Provided records START

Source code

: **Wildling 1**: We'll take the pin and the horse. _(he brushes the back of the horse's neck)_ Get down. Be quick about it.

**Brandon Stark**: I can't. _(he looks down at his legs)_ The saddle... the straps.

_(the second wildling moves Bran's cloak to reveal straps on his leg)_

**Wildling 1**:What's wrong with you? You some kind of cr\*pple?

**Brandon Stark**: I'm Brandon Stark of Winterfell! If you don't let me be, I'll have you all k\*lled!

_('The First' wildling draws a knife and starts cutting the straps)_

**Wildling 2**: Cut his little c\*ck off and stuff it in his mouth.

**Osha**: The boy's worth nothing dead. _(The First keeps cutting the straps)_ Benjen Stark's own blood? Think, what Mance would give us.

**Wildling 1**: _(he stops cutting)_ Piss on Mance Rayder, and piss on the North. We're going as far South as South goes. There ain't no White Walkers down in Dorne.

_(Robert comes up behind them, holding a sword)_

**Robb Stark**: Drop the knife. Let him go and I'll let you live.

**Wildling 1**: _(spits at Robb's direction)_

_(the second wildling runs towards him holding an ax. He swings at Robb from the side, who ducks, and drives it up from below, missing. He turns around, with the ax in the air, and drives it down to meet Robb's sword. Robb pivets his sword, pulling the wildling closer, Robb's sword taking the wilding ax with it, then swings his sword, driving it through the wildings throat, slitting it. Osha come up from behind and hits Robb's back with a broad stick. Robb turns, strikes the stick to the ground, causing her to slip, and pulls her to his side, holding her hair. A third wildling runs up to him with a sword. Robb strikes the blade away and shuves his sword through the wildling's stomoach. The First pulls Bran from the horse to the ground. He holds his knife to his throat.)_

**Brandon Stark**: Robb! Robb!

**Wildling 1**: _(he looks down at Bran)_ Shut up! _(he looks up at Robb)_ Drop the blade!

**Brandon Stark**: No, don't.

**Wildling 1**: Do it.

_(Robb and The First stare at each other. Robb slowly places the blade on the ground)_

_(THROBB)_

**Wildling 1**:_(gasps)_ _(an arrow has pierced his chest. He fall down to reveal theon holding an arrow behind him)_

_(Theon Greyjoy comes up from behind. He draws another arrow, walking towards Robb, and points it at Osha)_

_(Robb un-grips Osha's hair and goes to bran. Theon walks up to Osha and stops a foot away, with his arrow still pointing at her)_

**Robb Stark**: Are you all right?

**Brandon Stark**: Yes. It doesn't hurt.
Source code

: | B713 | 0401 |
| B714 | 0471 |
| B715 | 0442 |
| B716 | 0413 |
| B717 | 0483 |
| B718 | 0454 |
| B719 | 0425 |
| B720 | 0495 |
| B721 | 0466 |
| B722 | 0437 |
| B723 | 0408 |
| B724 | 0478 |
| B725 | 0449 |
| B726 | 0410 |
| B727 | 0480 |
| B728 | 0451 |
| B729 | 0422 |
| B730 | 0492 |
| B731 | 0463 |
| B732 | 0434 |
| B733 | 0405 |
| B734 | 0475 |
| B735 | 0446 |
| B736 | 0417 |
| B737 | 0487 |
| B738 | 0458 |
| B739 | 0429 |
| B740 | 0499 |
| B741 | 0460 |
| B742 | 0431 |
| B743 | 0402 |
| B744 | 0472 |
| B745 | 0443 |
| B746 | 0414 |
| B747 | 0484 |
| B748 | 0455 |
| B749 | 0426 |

Provided records END

**The problem:**
When you answer, output each line of the data exactly as given, from its first line up to and including the one with "kind of cr\*pple?".

**Written solution:**
Source code

: **Wildling 1**: We'll take the pin and the horse. _(he brushes the back of the horse's neck)_ Get down. Be quick about it.

**Brandon Stark**: I can't. _(he looks down at his legs)_ The saddle... the straps.

_(the second wildling moves Bran's cloak to reveal straps on his leg)_

**Wildling 1**:What's wrong with you? You some kind of cr\*pple?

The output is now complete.